Уверенно целовался. Они спрятались под треугольной крышей, на деревянном высоком крыльце барака, неподалеку от кафе. Сюда углом выходил сквер, совсем рядом был супермаркет, на крыльце которого постоянно толпился народ. Нонна слышала обрывки разговоров и тихонько смеялась – до того здорово целоваться чуть ли не у всех на виду, и одновременно – в укрытии. Тут была темнота, настоянная, густая, будто старая заварка. Только окно над головой отсвечивало потусторонней синевой – там работал телевизор, а вход в подъезд казался залитой чернилами прямоугольной прорубью.

Нонна каждые пять минут прерывалась, чтобы отдышаться, со смешком уклонялась от Стаса, который неудержимо, как вампир, тянулся к ее губам, зажимала ему рот (чтоб не жадничал) – и поглядывала на улицу, на прохожих. Там наверняка ходили и ее знакомые, и знакомые ее родителей. Они – там, а она – тут. И кажется все, проходя мимо, косятся на подъезд. И прислушиваются к шороху курток, к едва слышному хихиканью, к глубоким вздохам и горячему шепоту. И ничего не могут понять, дурачье!

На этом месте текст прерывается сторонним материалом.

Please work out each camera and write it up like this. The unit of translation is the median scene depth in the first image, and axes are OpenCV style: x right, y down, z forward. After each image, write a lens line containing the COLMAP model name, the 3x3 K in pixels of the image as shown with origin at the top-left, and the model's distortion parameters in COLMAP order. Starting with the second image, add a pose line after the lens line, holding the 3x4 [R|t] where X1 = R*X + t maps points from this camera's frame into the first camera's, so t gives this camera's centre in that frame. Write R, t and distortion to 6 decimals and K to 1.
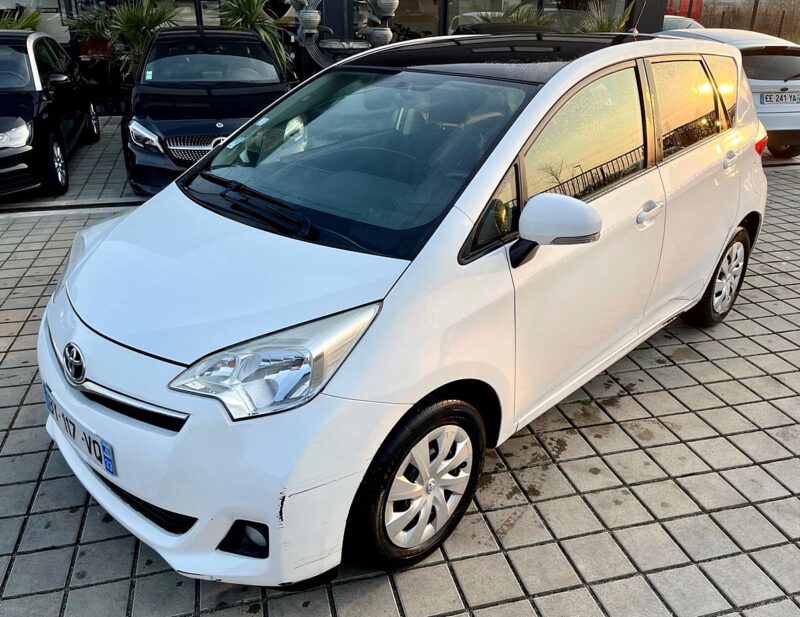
lens RADIAL K [[661.1, 0, 400.0], [0, 661.1, 308.5], [0, 0, 1]] dist [0.024713, 0.002362]
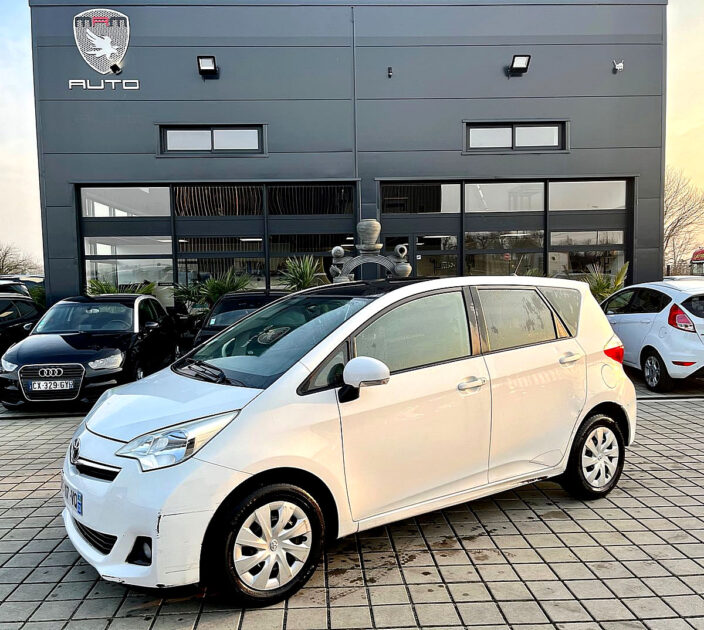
lens RADIAL K [[640.3, 0, 338.9], [0, 640.3, 316.2], [0, 0, 1]] dist [0.010928, 0.009628]
pose [[0.976670, -0.014091, -0.214283, 0.492732], [-0.065043, 0.931564, -0.357713, 0.288203], [0.204659, 0.363305, 0.908914, -0.451897]]
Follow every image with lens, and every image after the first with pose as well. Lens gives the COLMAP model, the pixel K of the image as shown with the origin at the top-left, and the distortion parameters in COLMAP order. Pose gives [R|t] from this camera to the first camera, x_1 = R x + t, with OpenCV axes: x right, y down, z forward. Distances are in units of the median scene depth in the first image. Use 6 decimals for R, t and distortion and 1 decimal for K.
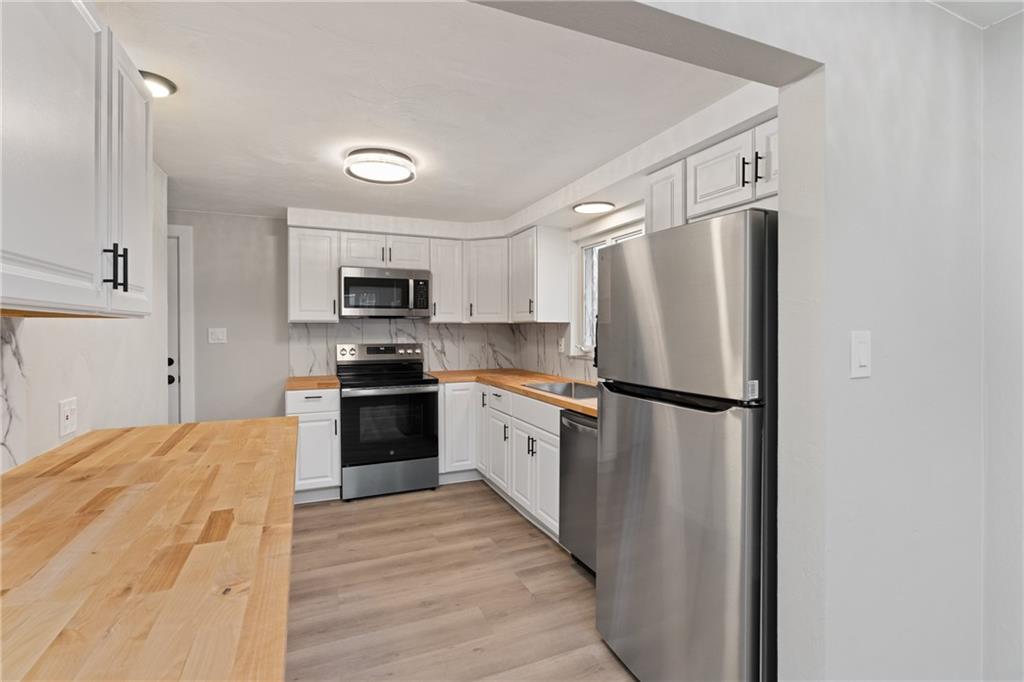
lens RADIAL K [[476.2, 0, 513.9], [0, 476.2, 335.4], [0, 0, 1]] dist [0.004662, 0.001303]
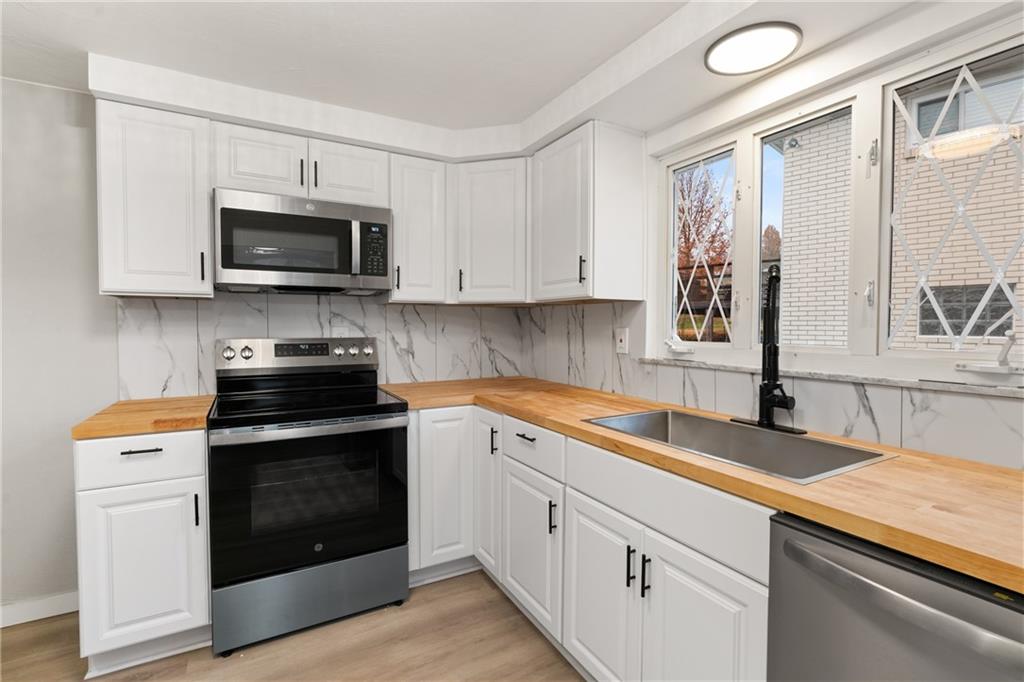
lens RADIAL K [[476.2, 0, 511.3], [0, 476.2, 339.1], [0, 0, 1]] dist [0.004662, 0.001303]
pose [[0.995120, -0.000110, 0.098672, -0.092911], [-0.001703, 0.999831, 0.018287, 0.008498], [-0.098657, -0.018365, 0.994952, 0.440471]]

Она увидела Джимку, когда тот выбежал на дорогу, и поначалу не узнала – ну щенок и щенок. Но тот уселся почесаться под фонарем – и она, всмотревшись, окликнула:

– Джимка?

Он подскочил, завертелся, прислушиваясь.

– Точно, Джим… Джимка, сюда!

Щенок рванул на голос, а уже на тропинке почуял ее запах. Радостно тявкнул и бросился к ней напрямик, проламывая наст. В его мире все было просто: увидел обожаемого двуногого – радуйся! То есть – ломись со всех ног. И постарайся лизнуть в недоступную морду.

– Джимка, Джимка, ну ты чего, совсем озверел, балда!

Нонна тоже обрадовалась щенку, потрепала за уши. Джимка немедля стал хватать ее за рукав, запрыгал вокруг – теплый маленький колобок. Нонна выпрямилась, вглядываясь в улицу. Значит, Никита где-то здесь, рядом. Что делать? Эффектно выйти под ручку со Стасом? Поцеловаться на глазах у предателя?